Turkish police on Wednesday detained eight people in western Turkey including police officers and teachers who were removed from public service in the aftermath of a failed coup in 2016 due to their alleged links to the Gülen movement, the Kronos news website reported.
The Turkish government accuses the faith-based Gülen movement of masterminding a coup attempt on July 15, 2016 and labels it a “terrorist organization,” although the movement strongly denies involvement in the coup attempt or any terrorist activity.
The detentions took place in the northwestern province of Edirne.

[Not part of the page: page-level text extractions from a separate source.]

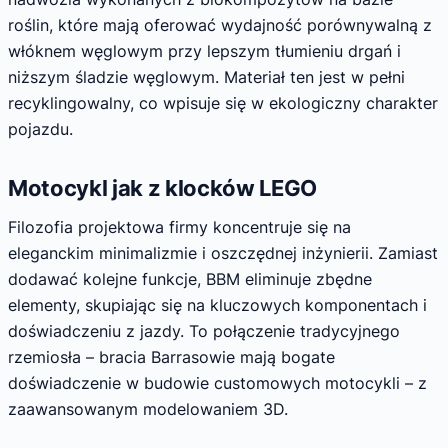
roślin, które mają oferować wydajność porównywalną z
włóknem węglowym przy lepszym tłumieniu drgań i
niższym śladzie węglowym. Materiał ten jest w pełni
recyklingowalny, co wpisuje się w ekologiczny charakter
pojazdu.
Motocykl jak z klocków LEGO
Filozofia projektowa firmy koncentruje się na
eleganckim minimalizmie i oszczędnej inżynierii. Zamiast
dodawać kolejne funkcje, BBM eliminuje zbędne
elementy, skupiając się na kluczowych komponentach i
doświadczeniu z jazdy. To połączenie tradycyjnego
rzemiosła – bracia Barrasowie mają bogate
doświadczenie w budowie customowych motocykli – z
zaawansowanym modelowaniem 3D.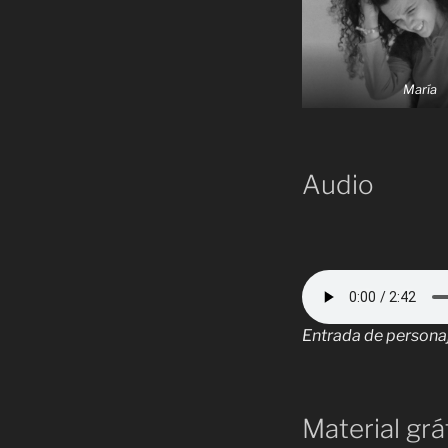
María
Audio
Entrada de personaj
Material gráf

The children of the suspects were left with their relatives after the detention of their parents as some of the suspects were husband and wife.
They are facing charges of aiding and abetting a terrorist organization and membership in a terrorist organization due to their alleged links to the Gülen movement, inspired by the views of Turkish cleric Fethullah Gülen.

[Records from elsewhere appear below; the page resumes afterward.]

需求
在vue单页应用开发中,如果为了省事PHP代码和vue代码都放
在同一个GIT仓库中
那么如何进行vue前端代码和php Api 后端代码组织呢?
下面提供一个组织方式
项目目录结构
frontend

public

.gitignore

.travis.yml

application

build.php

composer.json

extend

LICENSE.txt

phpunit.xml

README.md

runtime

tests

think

Turkey’s Justice and Development Party (AKP) government launched a war against the Gülen movement after the corruption investigations of Dec. 17-25, 2013 that implicated then-prime minister and current President Recep Tayyip Erdoğan’s family members and inner circle.
Dismissing the investigations as a Gülenist coup and conspiracy, the AKP government designated the movement as a terrorist organization and began to target its members. The government intensified the crackdown following the coup attempt.
Following the abortive putsch, the Turkish government declared a state of emergency and carried out a massive purge of state institutions under the pretext of an anti-coup fight. More than 130,000 public servants, including 4,156 judges and prosecutors, as well as 29,444 members of the armed forces were summarily removed from their jobs for alleged membership in or relationships with “terrorist organizations” by emergency decree-laws subject to neither judicial nor parliamentary scrutiny.
A total of 319,587 people have been detained and 99,962 arrested in operations against supporters of the Gülen movement since the coup attempt, Turkey’s Interior Minister Süleyman Soylu said in November.
In addition to the thousands who were jailed, scores of other Gülen movement followers had to flee Turkey to avoid the government crackdown.